* _Teks yang Diberikan_:
▬▬▬▬▬▬▬▬▬▬

Kisruh pilkada seperti elegi yang bersenandung di semua daerah yang menyelenggarakan pesta demokrasi lokal itu. Nyaris tak ada satu daerah pun yang sepi konflik. Sekadar mengambil contoh, kisruh pilkada di Kabupaten Gowa dan Pangkep, Sulawesi Selatan, mengakibatkan massa memblokade jalan poros yang vital hingga mengganggu aktivitas pengguna fasilitas publik itu.

Di beberapa kabupaten, seperti Tana Toraja dan Selayar (Sulsel), Mamuju (Sulbar), Muna (Sultra), Kepulauan Aru dan Seram Bagian Timur (Maluku), massa tidak hanya bentrok dengan aparat, tetapi juga bertindak brutal, termasuk menggembok Kantor Komisi Pemilihan Umum Daerah. Di Kota Bitung, pilkada diulang di 12 tempat pemungutan suara karena ada kecurangan ketika orang asing ikut mencoblos.

Keruwetan sebetulnya sudah dimulai sejak pencalonan kandidat yang dinilai cacat hukum atau dugaan penggunaan ijazah palsu, praktik curang, politik uang (money politic), hingga perolehan dan penghitungan suara yang berbeda antara kandidat dan penyelenggarapilkada. Sulsel, misalnya, dari 10 kabupaten yang menyelenggarakan pilkada, sembilan di antaranya mengajukan gugatan ke pengadilan. Bukan hanya itu, tatkala sang kandidat kalah, diusunglah isu pemekaraan wilayah. Jadi ini menyangkut rebutan kekuasaan.

“Itu semua menunjukkan para kandidat dan tim suksesnya tidak siap kalah. Mereka cuma siap menang,” kata sosiolog Universitas Hasanuddin (Unhas) M Darwis, yang juga anggota KPU Sulsel. Sudah menjadi rahasia umum, para peserta pilkada menghalalkan segala cara, tentu dengan sangat rahasia agar tidak termonitor oleh panitia pengawas. Begitu juga konstituennya, bagaimanapun juga memaksakan agar kandidatnya bisa meraih kemenangan.

▬▬▬▬▬▬▬▬▬▬

* _Bahan yang Disediakan_:

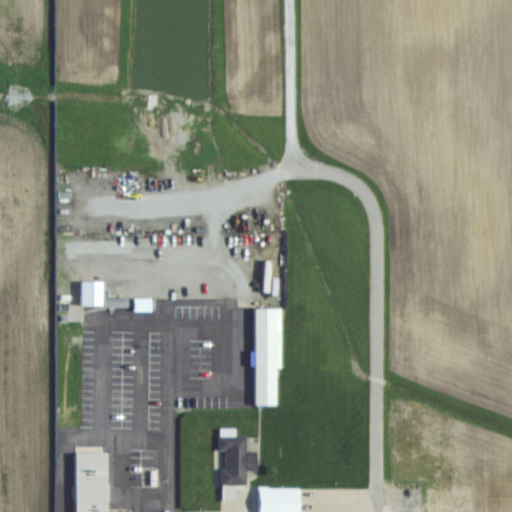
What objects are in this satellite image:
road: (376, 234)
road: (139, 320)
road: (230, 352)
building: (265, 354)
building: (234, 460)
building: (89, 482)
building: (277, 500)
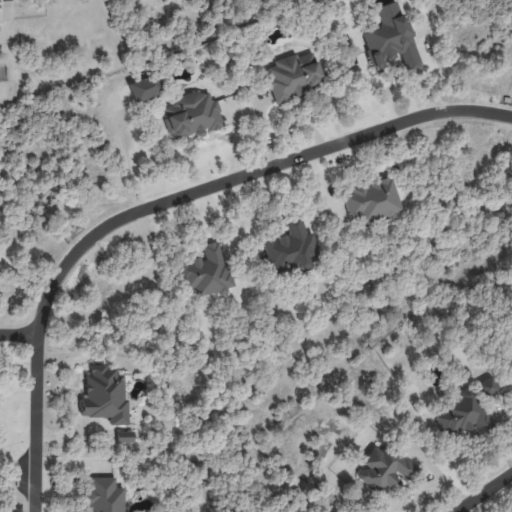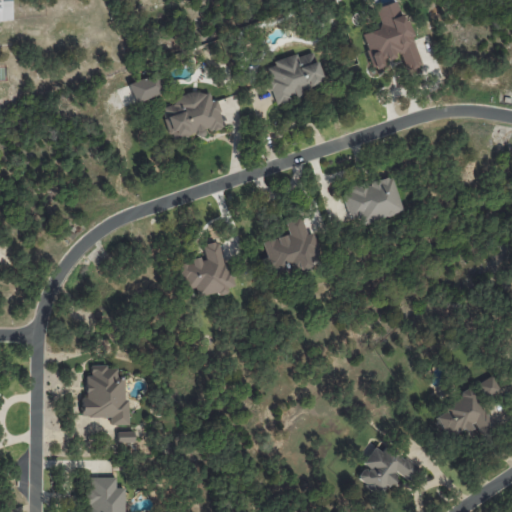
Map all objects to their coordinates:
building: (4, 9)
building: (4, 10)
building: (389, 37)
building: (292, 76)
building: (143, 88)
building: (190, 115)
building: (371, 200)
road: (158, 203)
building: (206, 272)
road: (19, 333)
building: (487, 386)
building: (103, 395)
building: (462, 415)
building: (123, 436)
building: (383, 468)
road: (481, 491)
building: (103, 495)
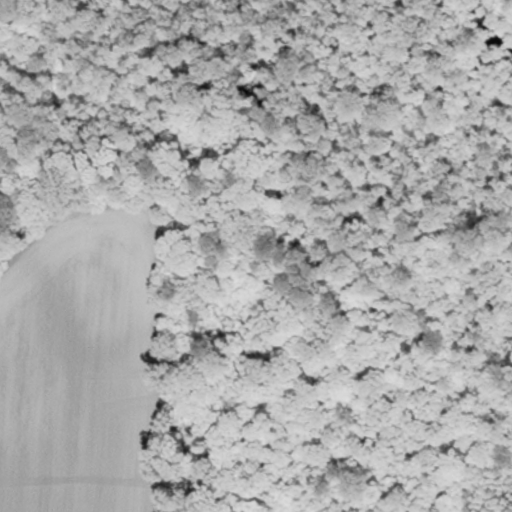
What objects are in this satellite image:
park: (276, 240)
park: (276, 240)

▬▬▬▬▬▬▬▬▬▬

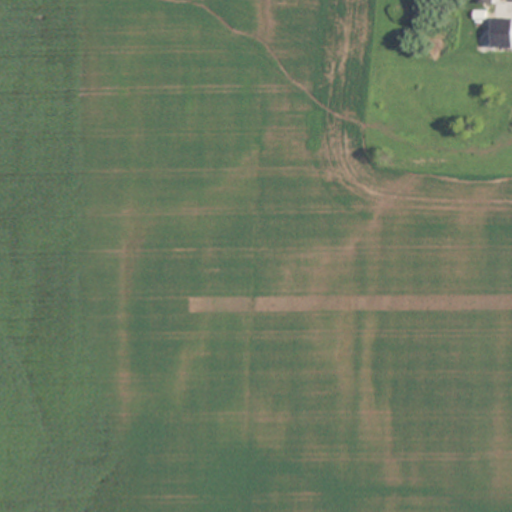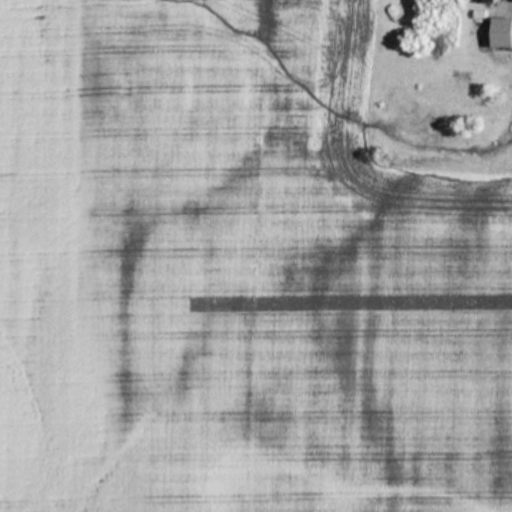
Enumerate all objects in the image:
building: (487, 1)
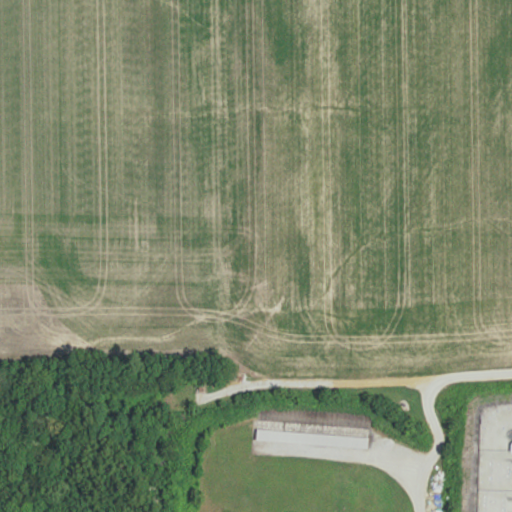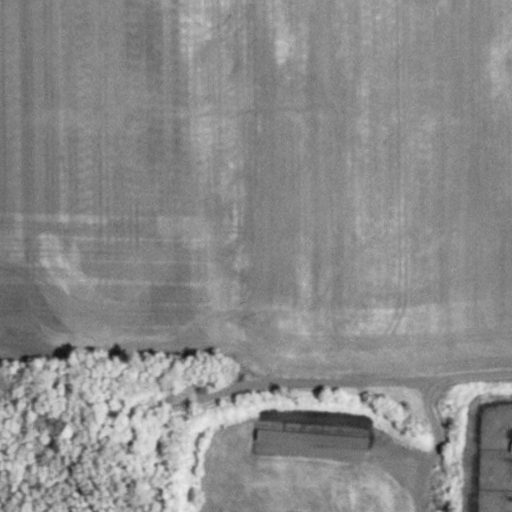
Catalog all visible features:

▬▬▬▬▬▬▬▬▬▬

* _Tugas yang Dikerjakan_:
• 1. Tentukan apakah setiap pernyataan berikut sesuai dengan teks tentang kisruh pilkada, lalu jawab ya atau tidak disertai kutipan kata-kata teks yang menjadi dasarnya: (a) di Kota Bitung, pilkada diulang di 12 tempat pemungutan suara; (b) di Sulsel, kesepuluh kabupaten yang menyelenggarakan pilkada semuanya mengajukan gugatan ke pengadilan; (c) M Darwis merupakan anggota KPU Sulsel.
• 2. Menurut teks tentang kisruh pilkada, di kabupaten mana kisruh pilkada menyebabkan massa memblokade jalan poros?
• 3. Tuliskan lanjutan teks tentang kisruh pilkada, dimulai setelah kalimat terakhirnya.

* _Kunci Jawaban_:
• 1.
(a) Ya: "Di Kota Bitung, pilkada diulang di 12 tempat pemungutan suara"
(b) Tidak: "dari 10 kabupaten yang menyelenggarakan pilkada, sembilan di antaranya mengajukan gugatan ke pengadilan"
(c) Ya: "yang juga anggota KPU Sulsel"

• 2. Di Kabupaten Gowa dan Pangkep, Sulawesi Selatan.

• 3.
“Masing-masing calon tidak mampu berpikir sampai pada asas desentralisasi yang otonom yang merupakan tingkat kedewasaan yang tinggi. Maka mereka pun bisa minta ganti rugi atau posisi tawar saat kalah dalam penghitungan suara. Jika tidak, akan ada ancaman-ancaman. Inilah kelemahan dalam sistem demokrasi yang tidak siap kalah,” kata Kautsar Bailusy, pengamat politik dari Unhas.

Menurut pengamatan Darwis, para calon yang bertempur dalam pilkada di Sulsel tak sedikit yang tidak memiliki pengalaman organisasi yang kuat dan mengakar. Artinya, mereka yang tidak punya pengalaman dalam organisasi yang independen tiba-tiba mencalonkan diri. Kalaupun ada yang punya pengalaman berorganisasi, itu pun lebih banyak pada organisasi yang berada di bawah institusi besar.

Dalam organisasi seperti itu, kepemimpinan, gagasan, kreativitas, independensi, pengambilan keputusan, tak bisa jadi ukuran karena umumnya berada di ketiak organisasi besar itu. Padahal dalam organisasi independen itulah para calon pemimpin itu ditempa dan digodok. Ini artinya harapan Mendagri Moh Ma’ruf bahwa pilkada seharusnya menjadi proses seleksi kader-kader pemimpin nasional telah meleset.

Gaya propaganda atau kampanye pada kandidat justru memperlihatkan menguatnya sentimen tradisional yang justru bisa mencoreng asas demokrasi.Rekonstruksi nilai-nilai lokal tidak mengarah pada nilai- nilai demokrasi, melainkan ke dalam sistem etnis. Padahal nilai-nilai lama seperti itu tidak bisa lagi diangkat dalam konteks demokrasi karena memang bukan merupakan elemen yang bisa memperkuat demokrasi.

Unsur kedaerahan

Begitu banyak kasus dijumpai terkait upaya-upaya membangkitkan unsur kedaerahan, keturunan (klan), etnis, atau kelas-kelas sosial di masyarakat. Ada kandidat yang selalu membawa- bawa asal-usulnya, baik sebagai putra daerah ataupun berdarah bangsawan.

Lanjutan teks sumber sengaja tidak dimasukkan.